Methods: Families were recruited through all six of the public methadone maintenance clinics in a major urban area. The sample included 149 3-to-5-year-old African American children and their biological mothers. Child behavior problems were assessed through mother report on the Child Behavior Checklist and through observer ratings of videotaped behavior during interaction. Parenting behavior was also observed during videotaped interaction, and the home environment was assessed through the HOME scale.
Results: Mother reports and observations revealed great variability in child behavior from highly competent to highly problematic. Mother CBCL report suggested that children's level of behavior problems was on average elevated compared to CBCL norms, with respect to both externalizing and internalizing problems. Hierarchic regression was used to analyze data. After controlling for a variety of sociodemographic and psychosocial factors, child externalizing problems, both as reported by the mother and as noted by the observer, were associated with low levels of maternal sensitive responsiveness and with high levels of harsh parenting. Child internalizing problems, both as reported by the mother and as observed, were associated with low levels of maternal sensitive responsiveness and with a lack of stimulation in the home. Prenatal drug use and maternal psychopathology were related to mother report, but not examiner observation, of child behavior problems.
Conclusions and Implications: Given that a large research literature suggests that early childhood behavior problems often are at the beginning of a trajectory of increasingly serious conduct problems, the behavior problems of young children from substance using families should not be ignored.
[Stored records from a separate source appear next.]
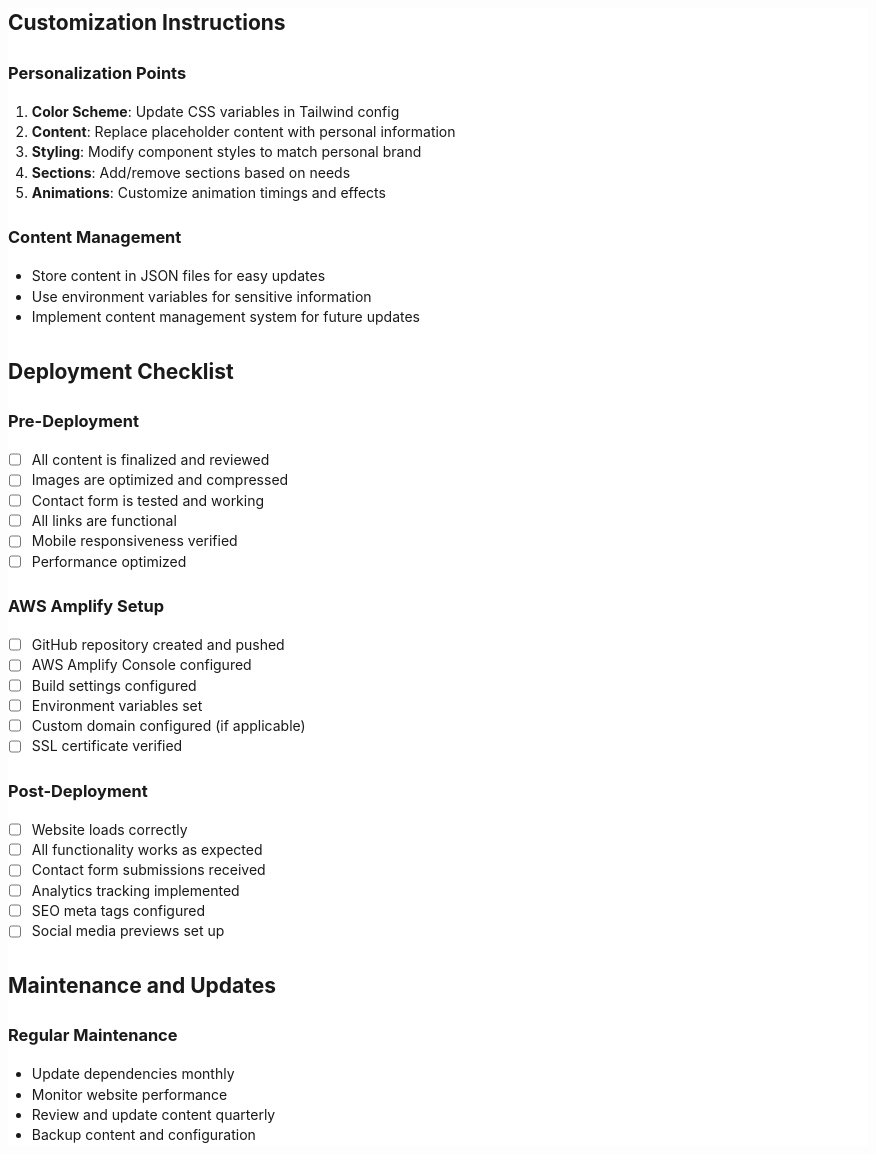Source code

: ## Customization Instructions

### Personalization Points
1. **Color Scheme**: Update CSS variables in Tailwind config
2. **Content**: Replace placeholder content with personal information
3. **Styling**: Modify component styles to match personal brand
4. **Sections**: Add/remove sections based on needs
5. **Animations**: Customize animation timings and effects

### Content Management
- Store content in JSON files for easy updates
- Use environment variables for sensitive information
- Implement content management system for future updates

## Deployment Checklist

### Pre-Deployment
- [ ] All content is finalized and reviewed
- [ ] Images are optimized and compressed
- [ ] Contact form is tested and working
- [ ] All links are functional
- [ ] Mobile responsiveness verified
- [ ] Performance optimized

### AWS Amplify Setup
- [ ] GitHub repository created and pushed
- [ ] AWS Amplify Console configured
- [ ] Build settings configured
- [ ] Environment variables set
- [ ] Custom domain configured (if applicable)
- [ ] SSL certificate verified

### Post-Deployment
- [ ] Website loads correctly
- [ ] All functionality works as expected
- [ ] Contact form submissions received
- [ ] Analytics tracking implemented
- [ ] SEO meta tags configured
- [ ] Social media previews set up

## Maintenance and Updates

### Regular Maintenance
- Update dependencies monthly
- Monitor website performance
- Review and update content quarterly
- Backup content and configuration
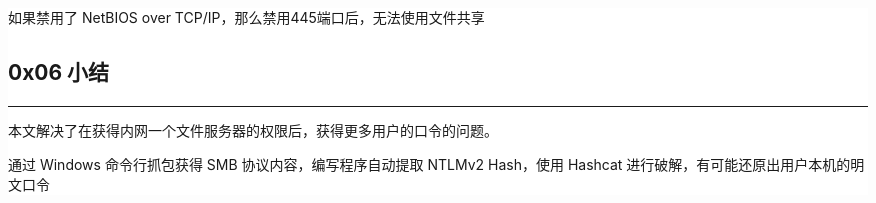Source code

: 
如果禁用了 NetBIOS over TCP/IP，那么禁用445端口后，无法使用文件共享

## 0x06 小结

- - -

本文解决了在获得内网一个文件服务器的权限后，获得更多用户的口令的问题。

通过 Windows 命令行抓包获得 SMB 协议内容，编写程序自动提取 NTLMv2 Hash，使用 Hashcat 进行破解，有可能还原出用户本机的明文口令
Since children's internalizing and externalizing problem behaviors are associated with parenting behaviors, women who seek treatment for substance abuse should be offered support in their parenting. Although many in-patient and out-patient substance-abuse treatment programs offer parenting classes or groups, these typically focus on childcare practices or discipline practices such as spanking. For children at greatest risk, parenting interventions should include non-stigmatizing, evidence-based, interventions targeted specifically at helping parents become sensitive and responsive to their children's cues during interaction and responding appropriately to disruptive behavior.